A Hard Look at Iraq Sanctions
http://www.thenation.com/doc.mhtml?i011203&s=cortright

Twain would not have approved of the U.S. military's actions in Iraq,
but he probably would have blamed them on Frederick Funston's
continuing influence.  The Bush administration studied the invasion
and colonization of the Philippines while preparing to invade Iraq so it
is not surprising to see Funston's influence today.  In 1902, Twain
wrote:

"Funston's example has bred many imitators, and many ghastly
additions to our history: the torturing of Filipinos by the awful 'water-
cure,' for instance, to make them confess -- what? Truth? Or lies?
How can one know which it is they are telling? For under unendurable
pain a man confesses anything that is required of him, true or false,
and his evidence is worthless. Yet upon such evidence American
officers have actually -- but you know about those atrocities which the
War Office has been hiding a year or two; and about General Smith's
now world-celebrated order of massacre -- thus summarized by the
press from Major Waller's testimony:

"'Kill and burn -- this is no time to take prisoners -- the more you kill
and burn, the better -- Kill all above the age of ten -- make Samar a
howling wilderness!'

"You see what Funston's example has produced, just in this little while
-- even before he produced the example."

Due to Funston's continuing influence, we have seen systematic use
of torture in prisons throughout Iraq, Afghanistan, and at
Guantanamo, and an almost identical order given before the invasion
of Falluja.  Instead of "Kill all above the age of ten," U.S. soldiers were
ordered to shoot all males between the ages of 15 and 50, whether or
not they were armed.  Twain would undoubtedly condemn these
results of Funston's example.

On the other hand, I have to think Mark Twain would appreciate
George Bush's elevation of the hoax to the realm of international
diplomacy, and the continuing support the president has given to the
tall tale by appointing Condoleezza "Mushroom Cloud" Rice Secretary
of State.   Now that he is retiring, Colin Powell should certainly be
considered for the next Mark Twain Award for his February 2003
performance before the United Nations.  It was nothing but "A Bloody
Masscre Near Carson" writ large, and it fooled everyone just as
thoroughly as if Mark Twain had written it himself.
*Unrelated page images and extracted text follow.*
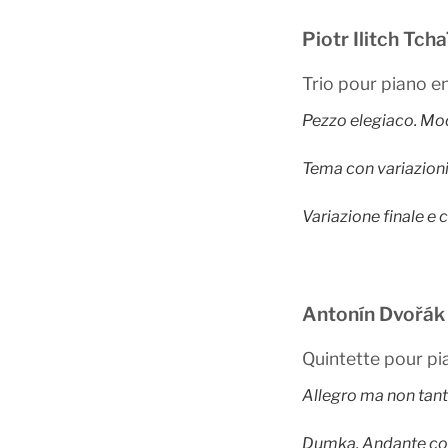
Piotr Ilitch Tc
Trio pour piano e
Pezzo elegiaco. Mo
Tema con variazion
Variazione finale e
Antonín Dvořák
Quintette pour pi
Allegro ma non tan
Dumka. Andante c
As to Bush's lies, Mark Twain said, "There are 869 different forms of
lying, but only one of them has been squarely forbidden. Thou shalt
not bear false witness against thy neighbor."  George Bush knows his
Bible, and he seems to have carefully avoided that one form of lying.

Even Bush's seemingly indefensible decision not to take any action
against terrorism until after 9/11 appears to be supported by Mark
Twain's advice, "Do not put off till tomorrow what can be put off till
day-after-tomorrow just as well."  Twain might have been joking, but
can we blame the president for taking him seriously?  Even during his
lifetime, people had trouble telling if Mark Twain was joking or
serious.  I'm sure it was that quandary, not partisan considerations,
that kept the 9/11 Commission from blaming the Bush administration
for not trying to prevent the terrorist attacks even after they were
warned about them that summer.

One of the first things the Bush administration did after taking office
was to honor Mark Twain as the "first American writer."  At first it
seemed to be Laura Bush's pet project, but almost four years later we
can see that George Bush learned a great deal by reading Mark
Twain.  During the campaign, though, it was John Kerry who put
forward the Tom Sawyer approach to Iraq.  The fence painting
episode in that book is the key to an effective multilateral foreign
policy that gets other nations to share the burdens.  Kerry would have
won if only he'd avoided talking about a "global test" and said
straight-out that it was what Tom Sawyer would do.